L'histoire :
Septembre 1946, un cinéma des Champs-Elysées. Tous attendent avec impatience – dont les comédiens Suzy Delair et Bernard Blier – l’arrivée d’Henri-Georges Clouzot. Le cinéaste doit en effet présenter ce qui est annoncé comme un chef-d’œuvre : Le Mystère Balzac. Mais le metteur en scène, qui a pourtant l’habitude d’interdire l’entrée des salles de spectacles aux retardataires, ne vient pas. Présentée par son producteur – fidèle parmi les fidèles – et ancien résistant Barrant-Rondeau, la projection débute sans lui… Quelques mois auparavant, le même Barrant rejoignait son ami à Bayeux, sur les lieux du tournage. Il est heureux d’en avoir fini avec un voyage pénible en train, pour lequel il a du subir les derniers commentaires des voyageurs sur l’affaire du moment : celle du désormais tristement célèbre docteur Petiot. Arrivée sur place, l’ambiance est cependant plus que tendue. Clouzot et sa femme, l’actrice Suzy Delair, se sont violemment disputés. La jeune femme fond en larmes dans les bras du producteur qui, pour la consoler, ne tarde pas à lui confier discrètement un petit sachet. Clouzot semble effectivement très nerveux. Et ce n’est malheureusement pas les rushes, que lui confie son ami, qui vont le calmer : ils contiennent des scènes que le cinéaste n’a jamais tournées. Des séquences pour le moment anodines. Mais ce n’est malheureusement qu’un début...

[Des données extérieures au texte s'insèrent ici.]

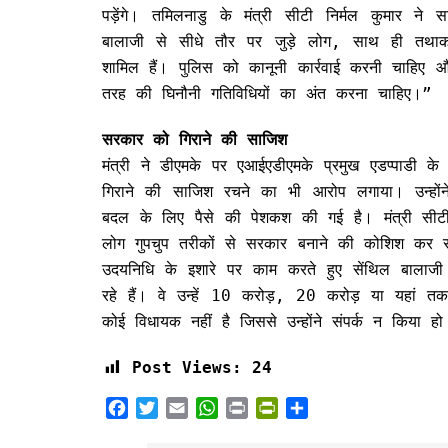
पड़ेंगे। तमिलनाडु के मंत्री सीटी निर्मल कुमार 
बालाजी से सीधे तौर पर जुड़े लोग, साथ ही तथाक
शामिल हैं। पुलिस को कानूनी कार्रवाई करनी चाहिए औ
तरह की घिनौनी गतिविधियों का अंत करना चाहिए।”
सरकार को गिराने की साजिश
मंत्री ने डीएमके पर एआईएडीएमके प्रमुख एडप्पाडी 
गिराने की साजिश रचने का भी आरोप लगाया। उन्हो
बदल के लिए पैसे की पेशकश की गई है। मंत्री सीटी 
लोग गुपचुप तरीकों से सरकार बनाने की कोशिश कर 
उदयनिधि के इशारे पर काम करते हुए सेंथिल बालाजी 
रहे हैं। वे उन्हें 10 करोड़, 20 करोड़ या यहां
कोई विधायक नहीं है जिससे उन्होंने संपर्क न किया हो
Post Views:
24
F
T
E
W
P
P
S
a
w
m
h
r
r
h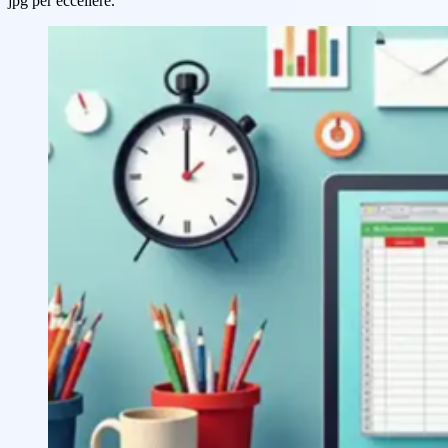
jpg per eccellere.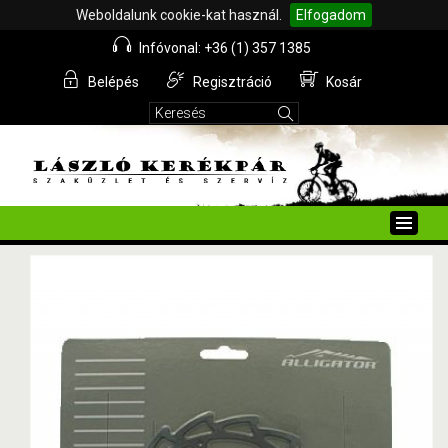
Weboldalunk cookie-kat használ.
Elfogadom
Infóvonal: +36 (1) 357 1385
Belépés
Regisztráció
Kosár
Toggle
naviga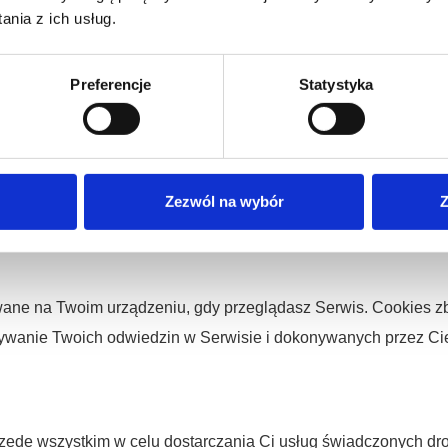
rzystywane przez nas, abyśmy mogli kierować do Ciebie treśc
nia z ich usług.
SMS lub telefonicznie. Takie działania podejmujemy wyłącznie 
Preferencje
Statystyka
wiedzasz nasz profile prowadzone w mediach społecznościowyc
zku z prowadzeniem profilu, w tym w celu informowania Cię o 
Zezwól na wybór
Z
dstawą prawną przetwarzania danych osobowych w tym celu jest n
 marki.
lowane na Twoim urządzeniu, gdy przeglądasz Serwis. Cookies zb
ętywanie Twoich odwiedzin w Serwisie i dokonywanych przez 
zede wszystkim w celu dostarczania Ci usług świadczonych drog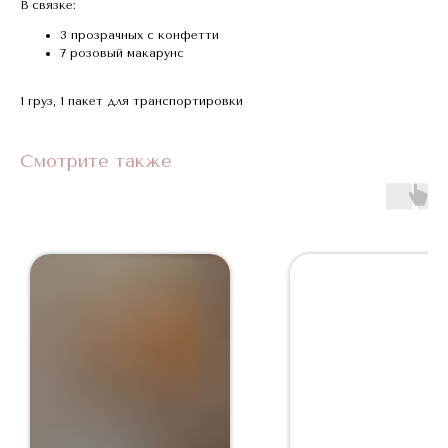
В связке:
3 прозрачных с конфетти
7 розовый макарунс
1 груз, 1 пакет для транспортировки
Смотрите также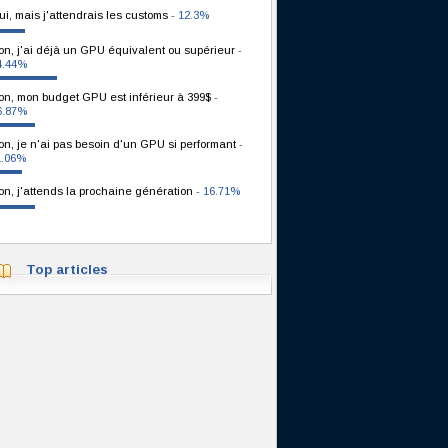
ui, mais j'attendrais les customs
- 12.3%
on, j'ai déjà un GPU équivalent ou supérieur
-
4.44%
on, mon budget GPU est inférieur à 399$
-
6.87%
on, je n'ai pas besoin d'un GPU si performant
-
1.06%
on, j'attends la prochaine génération
- 16.71%
Top articles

Ce qu'on en pense sur la planète BD :
Après Balzac, et avant d’y rôtir elle-même, dans le 3éme et denier opus, Valérie Mangin soumet malicieusement au jeu de la mise en Abymes le cinéaste Henri-Georges Clouzot. Et pour corseter brillamment son affaire, la scénariste pousse l’exercice jusqu’à imaginer une intrigue dans laquelle le cinéaste controversé prend pour sujet de son futur chef-d’œuvre, l’histoire d’Honoré Balzac telle qu’elle nous avait été décrite – ou plutôt joliment revisitée – dans le tome 1. A nouveau conduit par un suspens à tendance policier, le récit torture son personnage central. Clouzot découvre en effet dans les rushes de son film, des scènes qu’il n’a jamais tournées lui-même. Et qui plus est font l’étalage de situations peu glorieuses : humiliations, voire violences conjugales, toxicomanie, adultère présumé, financement douteux… Il suffira d’ajouter à l’ensemble des suspicions de collaboration faites à son égard (nous sommes en 1946), une CGT bouillonnante, un caractère trempé ou de drôles d’accointances avec l’affaire Petiot (?), pour rendre la situation on ne peut plus explosive. Au bout : le désastre ou un génial moment de cinéma ? Et qui sont réellement les gentils et les méchants ? Parfaitement maîtrisé, l’ensemble capte avec intérêt. Nul besoin d’avoir lu le premier tome pour en saisir l’intrigue... mais force est de reconnaître que si c'est le cas, l’exercice souffre un peu de la comparaison. On est de fait moins surpris par la trame et son final, les ressorts ici utilisés étant très proches de ceux maniés auparavant. La mise en abyme est nettement moins franche aussi (existe-t-elle vraiment ?). Mais l’essentiel est là et la vraie Histoire, si habilement distordue – avec nombre d’éléments émanant de la réalité – qu’on ne peut que saluer la richesse du récit. Moins percutant peut-être, mais joliment ciselé. Loïc Malnati tire lui aussi habilement son épingle du jeu. Son travail reste un brin statique, mais il conserve parfaitement l’esprit et l’époque évoqués ici.